Request |
Recast the records, from the start through the line containing "E, há, nesta", as a Markdown table with the columns Index and Text, one row per line, omitting blank lines.

[Saved data entries]
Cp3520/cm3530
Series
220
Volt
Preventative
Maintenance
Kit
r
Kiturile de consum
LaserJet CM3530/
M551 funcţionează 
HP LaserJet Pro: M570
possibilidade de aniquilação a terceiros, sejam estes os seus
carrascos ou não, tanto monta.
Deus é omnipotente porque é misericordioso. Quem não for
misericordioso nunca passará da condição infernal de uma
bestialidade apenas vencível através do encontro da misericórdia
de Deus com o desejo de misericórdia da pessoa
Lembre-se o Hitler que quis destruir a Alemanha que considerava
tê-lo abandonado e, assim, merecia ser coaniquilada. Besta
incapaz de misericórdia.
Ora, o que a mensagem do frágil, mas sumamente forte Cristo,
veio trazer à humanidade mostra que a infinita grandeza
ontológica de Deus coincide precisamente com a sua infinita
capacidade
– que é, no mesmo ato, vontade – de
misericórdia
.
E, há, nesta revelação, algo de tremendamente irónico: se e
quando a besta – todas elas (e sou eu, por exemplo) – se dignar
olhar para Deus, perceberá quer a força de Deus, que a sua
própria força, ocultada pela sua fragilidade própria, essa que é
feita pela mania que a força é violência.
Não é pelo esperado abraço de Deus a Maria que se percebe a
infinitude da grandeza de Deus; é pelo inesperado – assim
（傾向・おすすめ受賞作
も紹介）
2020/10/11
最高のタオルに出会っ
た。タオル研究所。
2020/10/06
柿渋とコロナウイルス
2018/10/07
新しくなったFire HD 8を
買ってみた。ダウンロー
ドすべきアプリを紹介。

Response |
| Index | Text |
|---|---|
| 1 | Cp3520/cm3530 |
| 2 | Series |
| 3 | 220 |
| 4 | Volt |
| 5 | Preventative |
| 6 | Maintenance |
| 7 | Kit |
| 8 | r |
| 9 | Kiturile de consum |
| 10 | LaserJet CM3530/ |
| 11 | M551 funcţionează  |
| 12 | HP LaserJet Pro: M570 |
| 13 | possibilidade de aniquilação a terceiros, sejam estes os seus |
| 14 | carrascos ou não, tanto monta. |
| 15 | Deus é omnipotente porque é misericordioso. Quem não for |
| 16 | misericordioso nunca passará da condição infernal de uma |
| 17 | bestialidade apenas vencível através do encontro da misericórdia |
| 18 | de Deus com o desejo de misericórdia da pessoa |
| 19 | Lembre-se o Hitler que quis destruir a Alemanha que considerava |
| 20 | tê-lo abandonado e, assim, merecia ser coaniquilada. Besta |
| 21 | incapaz de misericórdia. |
| 22 | Ora, o que a mensagem do frágil, mas sumamente forte Cristo, |
| 23 | veio trazer à humanidade mostra que a infinita grandeza |
| 24 | ontológica de Deus coincide precisamente com a sua infinita |
| 25 | capacidade |
| 26 | – que é, no mesmo ato, vontade – de |
| 27 | misericórdia |
| 28 | . |
| 29 | E, há, nesta revelação, algo de tremendamente irónico: se e |